This repository consists of a Snakemake workflow to produce an annotation of protein-coding genes in a genome with BRAKER. BRAKER3 is the latest code release and the paper describing how it works can be found here. BRAKER is a method for genome annotation that uses extrinsic evidence to guide optimized model parameterization andcoding sequence feature prediction on a genome sequence with Hidden Markov Model (HMM)-based tools, primarily AUGUSTUS,and, to a lesser extent, GeneMark. While BRAKER has a large number of command line options for customizing genome annotation, there are three main ways to predict genes with BRAKER:
- Only using RNA-seq evidence, previously known as BRAKER1
- Only using protein evidence, previously known as BRAKER2
- Using both RNA-seq and protein evidence, aka BRAKER3. BRAKER3 runs separate protein-only and RNA-seq only gene prediction analyses, then merges them by selecting transcripts using a scoring schema with TSEBRA.
We have found that BRAKER3 frequently outperforms BRAKER1 (see our preprint for results supporting this claim). Thus, when RNA-seq data are provided, this workflow runs BRAKER3, i.e there is currently no option to run BRAKER1.
To get this workflow to work, uou need to install Snakemake. We recommend doing this into a conda environment, using a MiniForge python distribution:
mamba create -n snakemake python=3.11
mamba activate snakemake
mamba install snakemake
mamba install bioconda::snakemake-executor-plugin-slurm
mamba install conda-forge::singularity
mamba deactivate
When running this workflow, it will have to be done from inside the snakemake conda environment so that Snakemake is accessible. This workflow was developed to run on a cluster that uses SLURM as the job scheduler, and we have provided a SLURM job-runner script braker_snakemake_slurm_runner.sh , that can be modified for use with other schedulers. In addition, this workflow runs BRAKER from inside a singularity container which is installed on the fly. While we provide an example slurm profile config.yaml file, if you choose to modify this, or are running on a different HPC scheduler, you will need to make sure to specify the same singularity-related variable values in the profile configuration file.
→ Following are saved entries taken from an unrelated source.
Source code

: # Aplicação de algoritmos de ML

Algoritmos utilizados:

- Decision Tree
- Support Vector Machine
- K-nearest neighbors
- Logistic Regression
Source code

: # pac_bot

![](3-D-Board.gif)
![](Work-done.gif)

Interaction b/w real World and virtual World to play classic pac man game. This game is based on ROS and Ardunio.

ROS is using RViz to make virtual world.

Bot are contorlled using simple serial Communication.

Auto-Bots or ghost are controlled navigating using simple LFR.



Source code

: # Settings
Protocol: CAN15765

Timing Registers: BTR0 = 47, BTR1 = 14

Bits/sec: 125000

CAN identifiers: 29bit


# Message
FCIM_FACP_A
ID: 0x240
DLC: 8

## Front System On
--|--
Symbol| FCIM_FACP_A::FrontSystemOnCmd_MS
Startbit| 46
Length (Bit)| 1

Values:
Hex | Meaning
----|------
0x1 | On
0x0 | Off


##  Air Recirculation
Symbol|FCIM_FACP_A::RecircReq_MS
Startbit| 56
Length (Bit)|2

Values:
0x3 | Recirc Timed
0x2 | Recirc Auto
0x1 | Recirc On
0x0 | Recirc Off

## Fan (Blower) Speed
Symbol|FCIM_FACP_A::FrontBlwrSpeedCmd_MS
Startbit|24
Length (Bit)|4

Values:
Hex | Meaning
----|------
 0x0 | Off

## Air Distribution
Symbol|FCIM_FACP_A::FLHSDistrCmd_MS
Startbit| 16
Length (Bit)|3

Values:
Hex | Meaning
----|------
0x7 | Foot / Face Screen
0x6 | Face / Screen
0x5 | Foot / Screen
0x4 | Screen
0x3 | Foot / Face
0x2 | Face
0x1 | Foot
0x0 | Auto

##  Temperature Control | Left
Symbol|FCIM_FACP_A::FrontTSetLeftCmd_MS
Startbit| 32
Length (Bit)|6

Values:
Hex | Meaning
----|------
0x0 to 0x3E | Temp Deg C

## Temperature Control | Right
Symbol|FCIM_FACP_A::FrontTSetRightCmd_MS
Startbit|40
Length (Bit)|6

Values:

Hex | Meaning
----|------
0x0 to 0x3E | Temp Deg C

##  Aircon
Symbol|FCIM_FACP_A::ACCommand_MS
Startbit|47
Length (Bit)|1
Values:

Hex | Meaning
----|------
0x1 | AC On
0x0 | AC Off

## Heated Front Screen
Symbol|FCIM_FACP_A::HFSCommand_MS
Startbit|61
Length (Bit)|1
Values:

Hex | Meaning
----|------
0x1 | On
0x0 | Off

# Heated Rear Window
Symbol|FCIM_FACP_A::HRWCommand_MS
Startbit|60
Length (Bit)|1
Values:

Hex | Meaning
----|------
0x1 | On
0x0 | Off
Protein evidence for BRAKER2 and BRAKER3 should be in the form of a fasta file, derived from OrthoDB, using a taxonomically relevant subset of the complete database. A convenient way to generate such fasta files is using orthodb-clades, written by the lead developer of BRAKER2. While this Snakemake workflow by default generates a handful of clade-level fasta files, as well as several species-level ones, it is straightforward to edit the underlying code to produce outputs customized to your taxonomic needs. In our experience, this is far easier than attempting to use the OrthoDB API.
This workflow requires paired-end RNA-seq reads, and these can be supplied as fastq files or as spliced alignments to the genome in bam format. When fastq files are supplied, this workflow aligns the reads with STAR, and Dobin et al., 2013 in 2-pass mode, and this includes the construction of the STAR mapping index.
At present, this workflow does not allow for the use of long RNA-seq reads such as those generated with Pacific Biosciences or Oxford Nanopore Technologies sequencing instruments. With short reads, we have found that direct assembly of reads into transcripts often leads to higher quality genome annotations than with BRAKER. See our preprint that provides results supporting this claim. We suspect the performance advantage for direct assembly will be even greater with long RNA-seq reads, although this needs to be confirmed with additional testing. We strongly suggest that, when you have paired-end RNA-seq data, that you also generate annotations with Stringtie combined with TransDecoder, and compare your outputs from BRAKER with this approach. It can be easily implemented in another of our Snakemake workflows found here.